On the second day of the attack, Keserović canceled the attack, and retreated with his forces and joined other Chetnik units under Brigadier General Ljubo Novaković in their attack on Axis-held Kraljevo. Therefore, on the second day of the attack only the Chetnik Stalać Detachment and the small Partisan Rasina Detachment continued their joint attacks on the garrison. On the second day of the attack German forces received reinforcements when German infantry, cavalry and tanks arrived from the Niš garrison.

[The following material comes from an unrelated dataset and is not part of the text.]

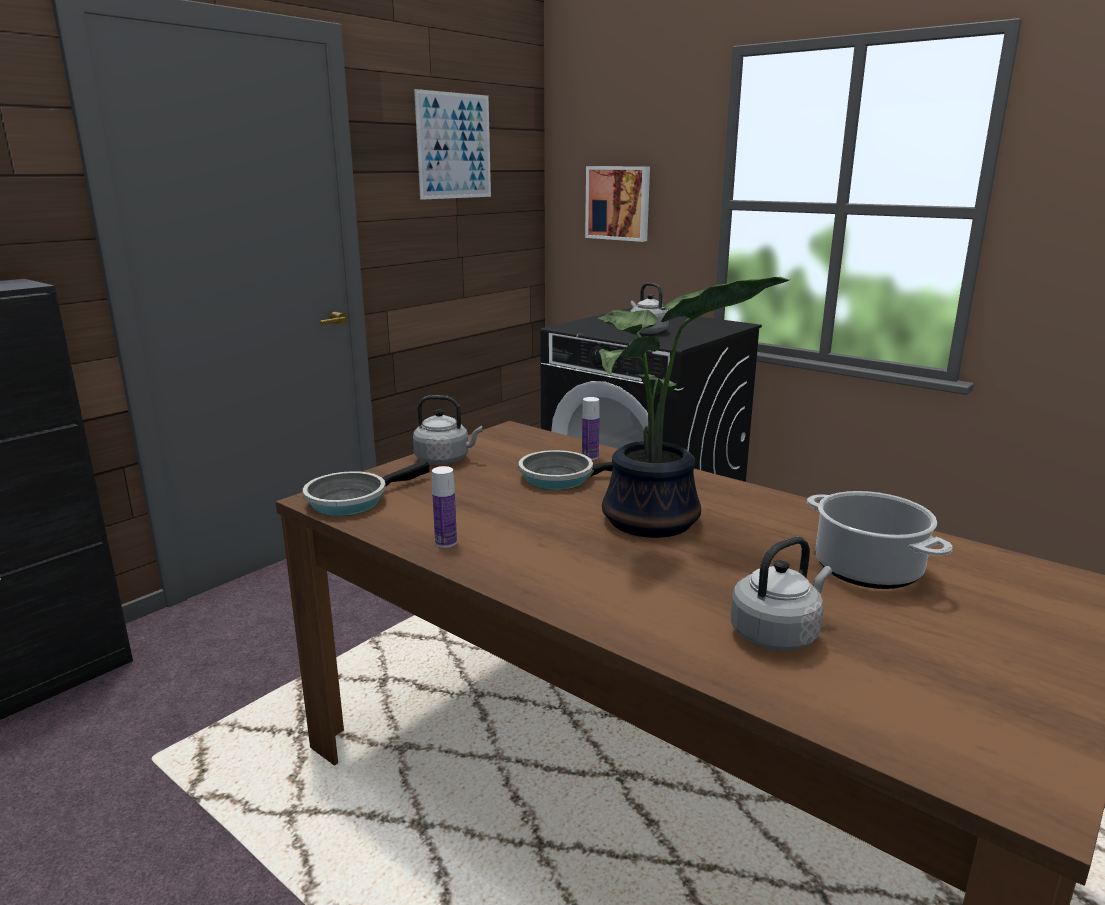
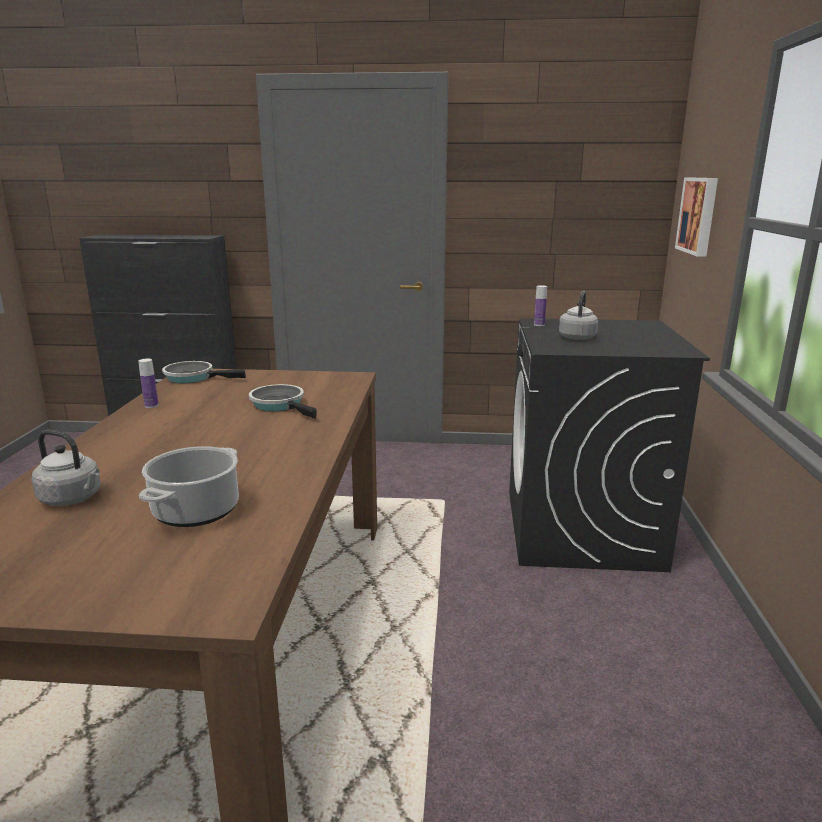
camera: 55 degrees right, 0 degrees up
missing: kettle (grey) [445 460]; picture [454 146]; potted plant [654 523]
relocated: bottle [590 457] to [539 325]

Although the town was well defended the German garrison had 28 dead and 16 to 20 wounded soldiers, including the captain who was the commander of the German battalion and garrison. On the fourth day of the battle Kosta Pećanac himself and a large force of his Chetniks came to reinforce the Axis garrison. The rebels gave up further attacks after having suffered 17 dead and 74 wounded. Keserović and Radojević issued a resolution and condemned Pećanac and Milan Nedić as traitors and invited people to join "National liberation Chetnik detachments" (Hационално-ослободилачки четнички одреди) en masse. Pećanac sentenced Keserović and Radojević to death.

== Aftermath ==

After the battle the Germans killed between 60 and 80 civilians in a reprisal for the attack. At the end of September rebels published a printed flyer with text criticizing Kosta Pećanac and signed it as the People's Liberation Movement of Chetniks and Partisans (Народноослободилачка војска четника и партизана). The post-war Yugoslav sources blamed Keserović for the failure of the attack on Kruševac. These sources accuse Keserović of attacking the German garrison earlier than agreed and for halting the attack when Partisan forces joined the attack.

Eventually, Soviet Red Army and Yugoslav communist forces captured Kruševac in Autumn 1944 and established communist regime which lasted for about fifty years.